--- Recorded information Enclosed Below ---
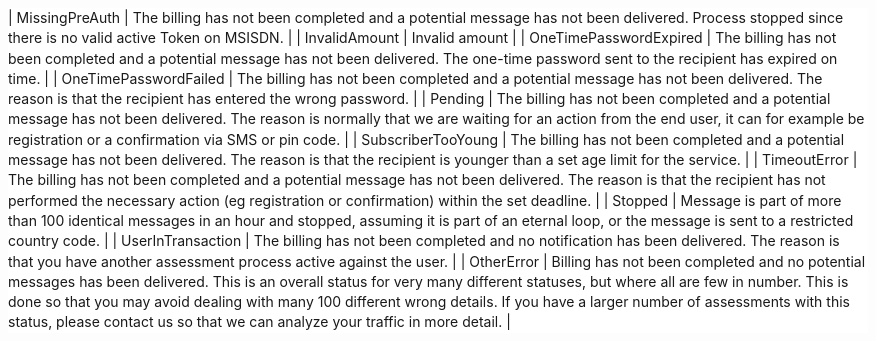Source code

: | MissingPreAuth          | The billing has not been completed and a potential message has not been delivered. Process stopped since there is no valid active Token on MSISDN.                                                                                                                                                                                                                                                                                                                                        |
| InvalidAmount           | Invalid amount                                                                                                                                                                                                                                                                                                                                                                                                                                                                            |
| OneTimePasswordExpired  | The billing has not been completed and a potential message has not been delivered. The one-time password sent to the recipient has expired on time.                                                                                                                                                                                                                                                                                                                                       |
| OneTimePasswordFailed   | The billing has not been completed and a potential message has not been delivered. The reason is that the recipient has entered the wrong password.                                                                                                                                                                                                                                                                                                                                       |
| Pending                 | The billing has not been completed and a potential message has not been delivered. The reason is normally that we are waiting for an action from the end user, it can for example be registration or a confirmation via SMS or pin code.                                                                                                                                                                                                                                                  |
| SubscriberTooYoung      | The billing has not been completed and a potential message has not been delivered. The reason is that the recipient is younger than a set age limit for the service.                                                                                                                                                                                                                                                                                                                      |
| TimeoutError            | The billing has not been completed and a potential message has not been delivered. The reason is that the recipient has not performed the necessary action (eg registration or confirmation) within the set deadline.                                                                                                                                                                                                                                                                     |
| Stopped                 | Message is part of more than 100 identical messages in an hour and stopped, assuming it is part of an eternal loop, or the message is sent to a restricted country code.                                                                                                                                                                                                                                                                                                                  |
| UserInTransaction       | The billing has not been completed and no notification has been delivered. The reason is that you have another assessment process active against the user.                                                                                                                                                                                                                                                                                                                                |
| OtherError              | Billing has not been completed and no potential messages has been delivered. This is an overall status for very many different statuses, but where all are few in number. This is done so that you may avoid dealing with many 100 different wrong details. If you have a larger number of assessments with this status, please contact us so that we can analyze your traffic in more detail.                                                                                            |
--- End of Enclosed Recorded information ---
__Assignment__:
Respond with only the number of lines above that include the string "wrong".

__Written solution__:
2